Hyperion, the largest Norwegian website for roleplaying and LARP, featured a review of CthulhuTech. The reviewer applauds CthulhuTech for its fresh setting and the wide variety of stories it can support, saying it might become a "cult symbol" among games. The reviewer also goes through Framewerk, finding it easy to pick up, especially for those with experience in the White Wolf Storytelling System. However, he also goes on to say that some of the skills are similar and might confuse beginners, and that it lacks information on the technology of the setting, requiring more supplements to make it whole.

Other reviews:

- Rebel Times #5

CthulhuTech was featured in Yog-Sothoth.com's semi-regular "Yog Radio" podcast, #28, in an interview with the game's authors.

=== Awards and honors ===
CthulhuTech was a finalist for the 34th Origins Awards, an award for particular aspects of the traditional gaming industry. It was nominated in the "Roleplaying Game" category for 2008 and was selected as a silver award finalist, though it did not win the category.
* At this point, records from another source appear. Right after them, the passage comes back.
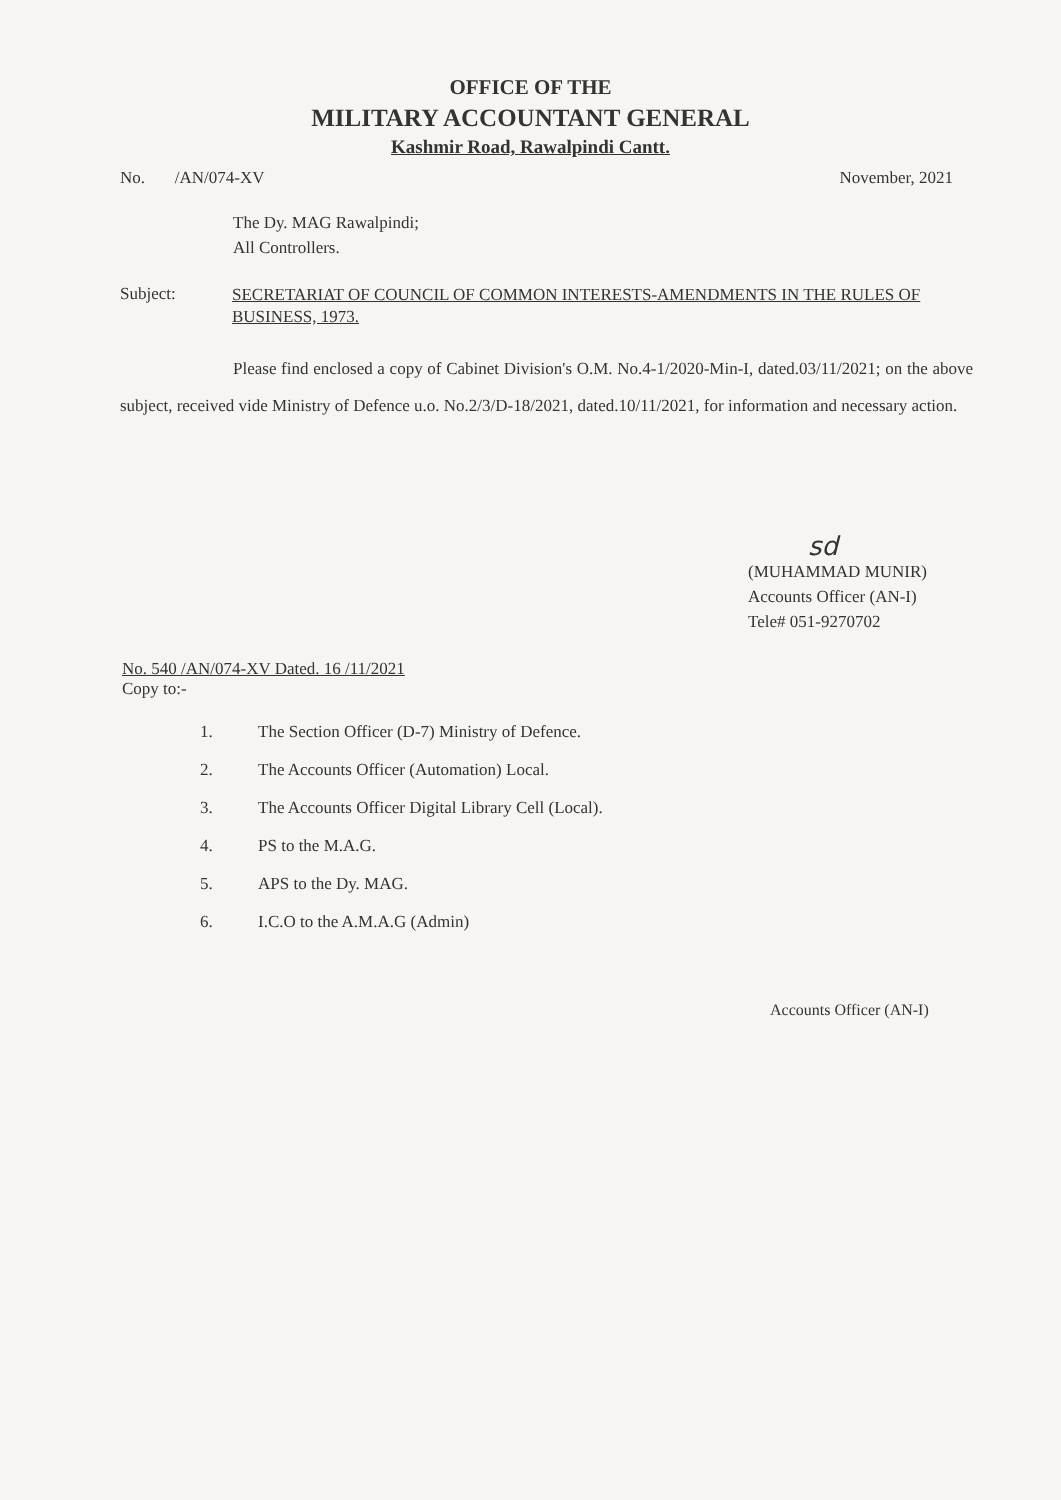OFFICE OF THE
MILITARY ACCOUNTANT GENERAL
Kashmir Road, Rawalpindi Cantt.
No. /AN/074-XV November, 2021
The Dy. MAG Rawalpindi;
All Controllers.
Subject:
SECRETARIAT OF COUNCIL OF COMMON INTERESTS-AMENDMENTS IN THE RULES OF BUSINESS, 1973.
Please find enclosed a copy of Cabinet Division's O.M. No.4-1/2020-Min-I, dated.03/11/2021; on the above subject, received vide Ministry of Defence u.o. No.2/3/D-18/2021, dated.10/11/2021, for information and necessary action.
sd
(MUHAMMAD MUNIR)
Accounts Officer (AN-I)
Tele# 051-9270702
No. 540 /AN/074-XV Dated. 16 /11/2021
Copy to:-
1. The Section Officer (D-7) Ministry of Defence.
2. The Accounts Officer (Automation) Local.
3. The Accounts Officer Digital Library Cell (Local).
4. PS to the M.A.G.
5. APS to the Dy. MAG.
6. I.C.O to the A.M.A.G (Admin)
Accounts Officer (AN-I)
The winner was Aces & Eights . CthulhuTech was also a finalist for the 2009 ENnie awards for "Best Game", "Best Production Values", "Best Interior Art", "Best Supplement", and "Best Cover Art". For those categories it won Gold ENnie awards for "Best Cover Art" (Core Rule Book) and "Best Supplement" (Vade Mecum).

==Publication history==

The first publisher of CthulhuTech was EOS Press. This was followed by Mongoose Publishing (a relationship which ended amicably) and Catalyst Game Labs, which ended in April 2010 due primarily to non-payment of royalties. Sandstorm Productions followed in June 2010, but collapsed in early 2012, after which Wildfire was independent.

Books in the CthulhuTech game line currently include (original publisher in brackets):
- CthulhuTech (Mongoose) core book
- Vade Mecum (Mongoose) the CthulhuTech companion which details para-psychics, zoners, additional spells and mecha for various factions
- Dark Passions (Mongoose - black and white; Catalyst - color version) a sourcebook for cults
- Damnation View (Catalyst) a metaplot sourcebook for 2086
- Mortal Remains (Catalyst) details culture, society of the New Earth Government, and their enemies, the Migou
- Ancient Enemies (Sandstorm) details the struggle between the Tagers of the Eldritch Society and the Chrysalis Corporation
- Unveiled Threats (Sandstorm) details the armaments, devices and technology of the Strange Aeon
- Burning Horizon (Wildfire) a metaplot sourcebook for 2087
- Dead Gods - Release date has not been established but the book was pushed at the end of the "production line"
Translations of CthulhuTech into Italian, Spanish and French are in the works. The Spanish edition of CthulhuTech is being published by Edge Entertainment in Spain. The French edition of CthulhuTech is being published by La Bibliothèque Interdite in France.